(Supplied material Opens)

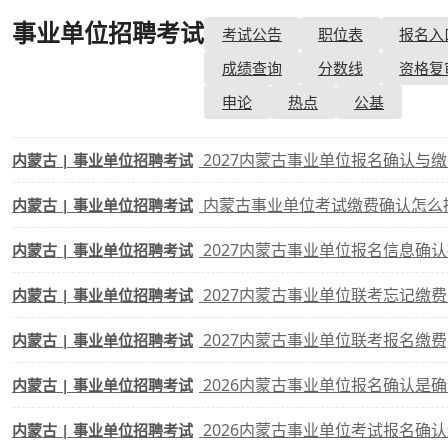
事业单位招聘考试
- 缴费确认
考试公告
职位表
报名入
考试政策
成绩查询
成绩
成绩查询
分数线
资格复
成绩查询
分数线
分
申论
热点
公基
分数线
历年真题
历年
2027内蒙古事业单位报名确认与
内蒙古 | 事业单位招聘考试
资格复审
内蒙古事业单位考试缴费确认怎么操
内蒙古 | 事业单位招聘考试
面试补录
2027内蒙古事业单位报名信息确
内蒙古 | 事业单位招聘考试
历年真题
2027内蒙古事业单位联考忘记缴
内蒙古 | 事业单位招聘考试
2027内蒙古事业单位联考报名缴
内蒙古 | 事业单位招聘考试
2026内蒙古事业单位报名确认是确
内蒙古 | 事业单位招聘考试
2026内蒙古事业单位考试报名确
内蒙古 | 事业单位招聘考试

(Supplied material Closes)

Quote the material word for word, starting at its beginning and ending at the line that contains "2027内蒙古事业单位联考报名缴", with both ends included. Leave the pictures out of your answer.

__Reply to the task__.
事业单位招聘考试
- 缴费确认
考试公告
职位表
报名入
考试政策
成绩查询
成绩
成绩查询
分数线
资格复
成绩查询
分数线
分
申论
热点
公基
分数线
历年真题
历年
2027内蒙古事业单位报名确认与
内蒙古 | 事业单位招聘考试
资格复审
内蒙古事业单位考试缴费确认怎么操
内蒙古 | 事业单位招聘考试
面试补录
2027内蒙古事业单位报名信息确
内蒙古 | 事业单位招聘考试
历年真题
2027内蒙古事业单位联考忘记缴
内蒙古 | 事业单位招聘考试
2027内蒙古事业单位联考报名缴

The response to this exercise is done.